> _ЧТО СДЕЛАТЬ_
[A] Чего, согласно тексту о шаманизме, не включало в себя типичное шаманское путешествие?
[B] Пожалуйста, определите, согласуются ли с текстом о шаманизме три утверждения: (i) шаманские путешествия охватывали сферу причинного; (ii) состояния святых в тексте соотнесены с тонким; (iii) каждое последующее состояние имеет доступ к предыдущему. Ответьте «да» или «нет» и приведите решающие слова текста.
[C] Напишите продолжение текста о шаманизме, начиная сразу после его последнего предложения.

> _ИСХОДНЫЙ ТЕКСТ_
******************************

В то же время исследователи шаманских состояний указывают на то, что, хотя у этого и могли быть исключения, типичное шаманское путешествие не включало в себя, например, длительные периоды погружения в чисто бесформенное пространство (причинное пресечение). Иначе говоря, по критериям, которые признают даже сторонники шаманизма, шаманские путешествия не включали в себя сферу причинного. А посему можно сказать, что, по меньшей мере, духовность шаманизма не являлась путем, который охватывал всю трансперсональную, или надличностную, сферу.

Если, с другой стороны, провести (как это и было сделано в «Восхождении из Эдема») исторический анализ последовательности или эмерджентного возникновения духовных состояний, которые были доступны типовым формам наиболее продвинутого сознания в каждую из крупных эпох (от магической до мифической и ментальной), то, в общем, можно обнаружить последовательность трансперсональных состояний, которые выходят за пределы шаманских состояний (психическое) в состояния святых (тонкое) и мудрецов (причинное), причем каждое последующее состояние имеет доступ к предыдущему, но не наоборот, – и это служит настоящим признаком холархии развития.

Продвинутая форма магико-кормодобывающей эпохи, таким образом, совершенно точно была знакома с глубинными измерениями подлинного духовного развития, даже если мы и не можем с убедительностью заявлять о том, что сам шаманизм охватывал всю территорию. Если же вернуться к средней форме сознания, то можно задаться вопросом: какова действительная природа дорефлексивного, недиссоциированного сознания, или «магической структуры», средней формы кормодобывающего сознания? Было ли оно подлинно интегрированным, холистическим, гармоничным целым?

Нет сомнений в том, что магическая структура была выдающейся формой сознания. По крайней мере, в нее были погружены первые мужчины и женщины, эволюционировавшие далее крупных приматов и гоминидов. И хотя некоторые люди все равно будут настаивать на том, что тем самым, дескать, мы оскорбляем приматов, все же это было колоссальное эволюционное достижение с точки зрения любой системы суждений. Однако вопрос в том, была ли она действительно интегрированной личностью, культурой и природой, или же она еще не полностью дифференцировалась от них, если уж на то пошло? Называя данную магическую структуру «недиссоциированной», сторонники романтизма делают вид, что вопрос решен, избегая самой проблемы. Величественный и повсеместно используемый предлог «не» всегда служит предупреждением о риске совершения до/над-заблуждения. Ибо настоящий вопрос состоит не в том, была ли эта структура «недифференцированной», а в том, была ли эта структура «додифференцированной», или же она была по настоящему «наддифференцированной»? «Недиссоциированное» с легкостью применимо и к тому, и к другому (именно таким образом в нем и удается скрыть ДНЗ).

******************************

> _ПЕРЕЧЕНЬ СТРОК_
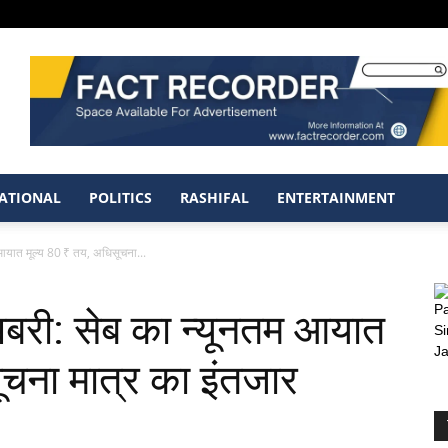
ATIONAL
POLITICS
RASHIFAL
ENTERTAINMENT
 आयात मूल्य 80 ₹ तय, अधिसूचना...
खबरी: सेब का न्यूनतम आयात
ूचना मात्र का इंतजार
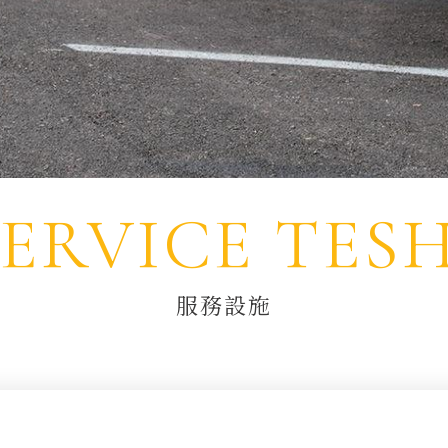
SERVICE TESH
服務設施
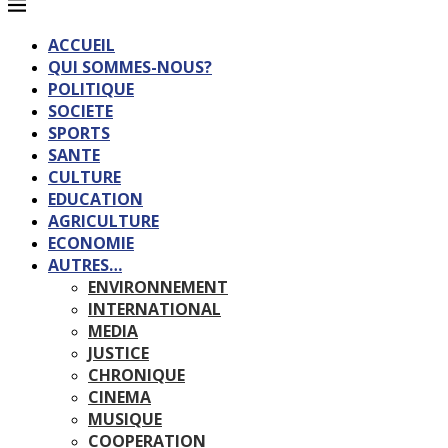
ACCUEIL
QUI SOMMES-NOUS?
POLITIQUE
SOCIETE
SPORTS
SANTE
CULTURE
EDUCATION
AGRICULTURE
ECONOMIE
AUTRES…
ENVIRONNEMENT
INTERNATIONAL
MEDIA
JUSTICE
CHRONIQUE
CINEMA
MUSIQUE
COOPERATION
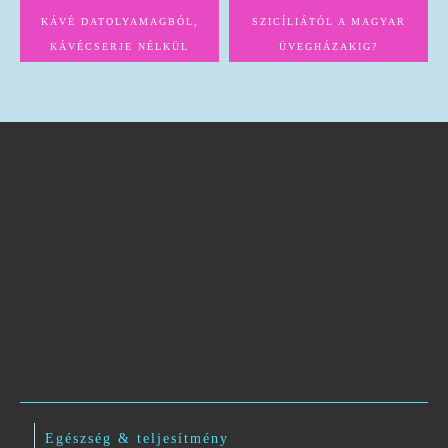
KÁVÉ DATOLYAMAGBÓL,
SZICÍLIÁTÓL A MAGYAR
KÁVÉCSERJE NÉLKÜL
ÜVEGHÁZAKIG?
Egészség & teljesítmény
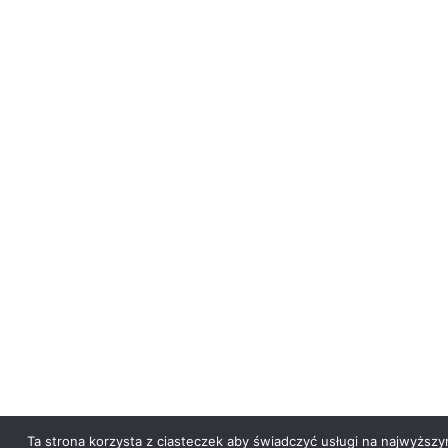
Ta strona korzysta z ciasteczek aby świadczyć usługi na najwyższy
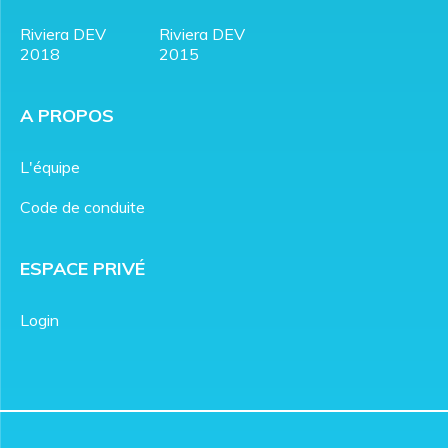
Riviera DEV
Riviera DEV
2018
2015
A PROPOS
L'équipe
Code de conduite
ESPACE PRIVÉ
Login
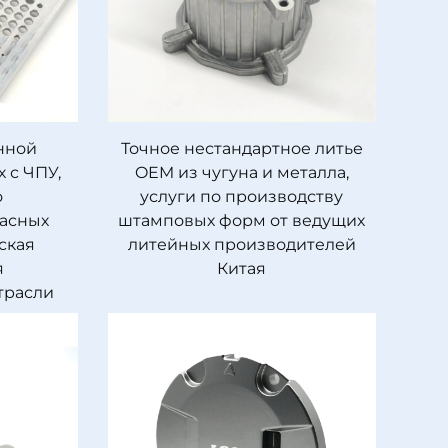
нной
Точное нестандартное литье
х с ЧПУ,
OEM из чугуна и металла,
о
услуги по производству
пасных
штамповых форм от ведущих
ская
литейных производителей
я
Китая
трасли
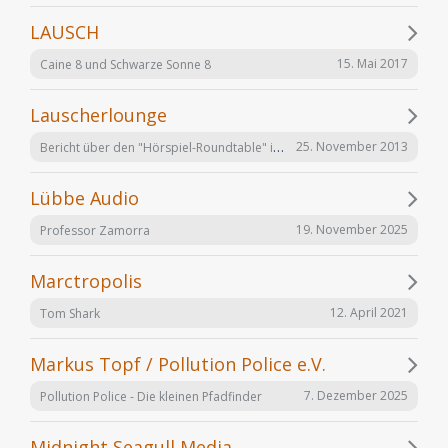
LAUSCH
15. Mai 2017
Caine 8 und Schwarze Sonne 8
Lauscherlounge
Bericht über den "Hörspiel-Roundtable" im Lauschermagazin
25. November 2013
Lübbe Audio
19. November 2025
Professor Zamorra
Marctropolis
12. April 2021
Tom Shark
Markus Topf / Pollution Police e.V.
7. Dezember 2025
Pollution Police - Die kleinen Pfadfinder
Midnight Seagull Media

******************************

> _ОТВЕТЫ_
[A] Длительных периодов погружения в чисто бесформенное пространство (причинное пресечение).

[B]
(i) Нет: «шаманские путешествия не включали в себя сферу причинного».
(ii) Да: «в состояния святых (тонкое)».
(iii) Да: «каждое последующее состояние имеет доступ к предыдущему, но не наоборот».

[C]
Если подойти к данному вопросу таким осторожным образом, то ответ будет более очевиден. Магическая структура была преимущественно додифференцирована. В этом отношении у исследователей, представляющих самый широкий спектр подходов, имеется общее единогласное мнение. Джин Хьюстон, вторя Джеральду Херду, называет это предындивидуальным и протоиндивидуальным периодами (то есть переходом от архаического к магическому). Дуэйн Элджин называет их суженным сознанием и пробуждением (прото)сознания. Юрген Хабермас и его коллеги, осуществившие обширные обзорные исследования, называют их доконвенциональной и додифференцированной стадией. Роберт Белла, прослеживающий эволюцию религий, называет их примитивной и архаической (додифференцированными системами действий). Эрих Нойманн называет их плероматической, уроборической и предындивидуированной стадиями. Это не означает чего-то глупого, заблуждающегося или слабоумного; это означает, что различные субъективные, объективные и межсубъективные сферы не задействовались на полностью дифференцированных основаниях. Кто-то считает это положительным явлением, другие же – проблемой; но, в общем и целом, имеется консенсус относительно самой структуры.